Lisa Washington: I joined DBIA in 2004 as Vice President of Education and Conferences. This was a new position for DBIA and I was given a blank slate to develop a plan and accompanying strategies to enhance DBIA’s educational offerings. At that time, they were not quite as robust as we have today, and individuals were looking for more educational opportunities to meet certification requirements. During my first six months at DBIA, I developed what is now known as the “Design-Build Education Tour,” where we work with the DBIA Regions to make education “always available; always accessible.” The plan required a dramatic shift in the way DBIA worked with our Regions and instructors.

As a result of the program, the A/E/C industry began to rely on DBIA for design-build education and we saw an increase in those seeking DBIA certification as a result of more widespread offerings. Educational programs quickly became a significant revenue generator and in 2007 I was promoted to Chief Operating Officer. Two years later, I was appointed Executive Director/CEO upon the retirement of then Executive Director/CEO Lee Evey.

Could you describe some history of DBIA’s certification program (DBIATM and Assoc. DBIATM)?

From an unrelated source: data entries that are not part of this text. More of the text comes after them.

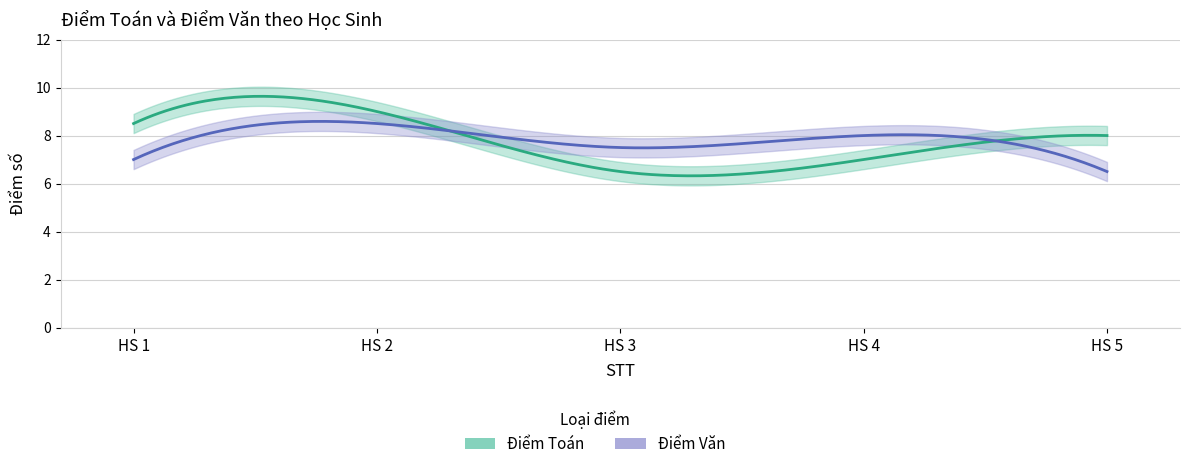

Count the Điểm Văn values in the range 7 to 8.

3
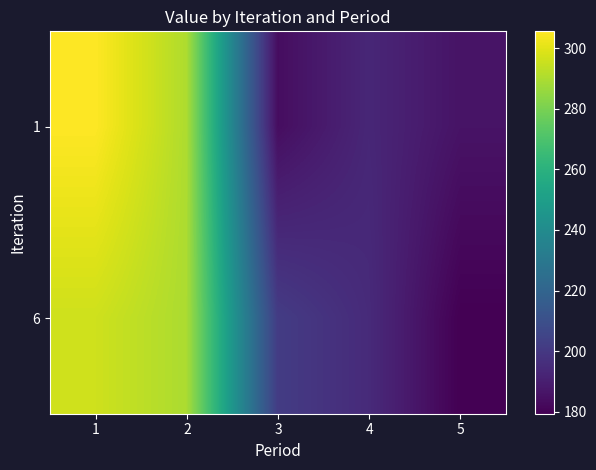

List the series in order of their overall mean, highest first.

6, 1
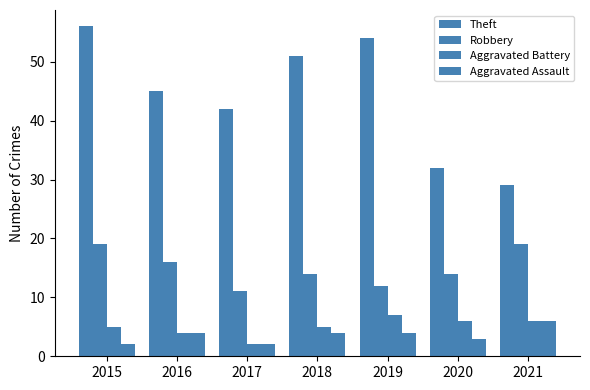

How many groups of bars are there?

7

Lisa Washington: When I started in 2004, DBIA had only 86 Designated Design-Build Professionals, as the program was relatively new. The greatest challenges for those interested in certification were availability of courses and consistency of course content across the country. The “Design-Build Education Tour” addressed this challenge quickly, with nearly 90 total offerings of the three core courses required for certification (which is now a four core course requirement). At first, DBIA made a commitment to cancel none of these offerings, even if it meant teaching to only a few people. Parallel with that effort, we worked with a small group of subject matter experts to revise and update the core courses and to review the Certification Exam so that we were truly offering a curriculum-based certification. Upon completion of this review and update, we implemented an instructor training program to assess qualifications, train instructors on key content and outline rules for supplementing content. By expanding the number of course offerings, standardizing content and selecting only highly qualified instructors, DBIA was able to quickly make the road to certification easier to navigate for the industry.

The increased access to the program resulted in many individuals outside of traditional A/E/C careers expressing an interested in becoming certified. In particular, we saw a great deal of interest from government procurement professionals and business development professionals. Given that both these disciplines – as well as others – are key players in the design-build process, the Associate DBIA™ designation was created in 2009 to demonstrate knowledge among this expanded universe.

Today, we are pleased to have more than 2,300 DBIA-certified design-build professionals and we train more every year. The certification program has come to have such recognition that some owners are even awarding additional points in their bid scoring for teams that have Designated Design-Build Professionals on their staff.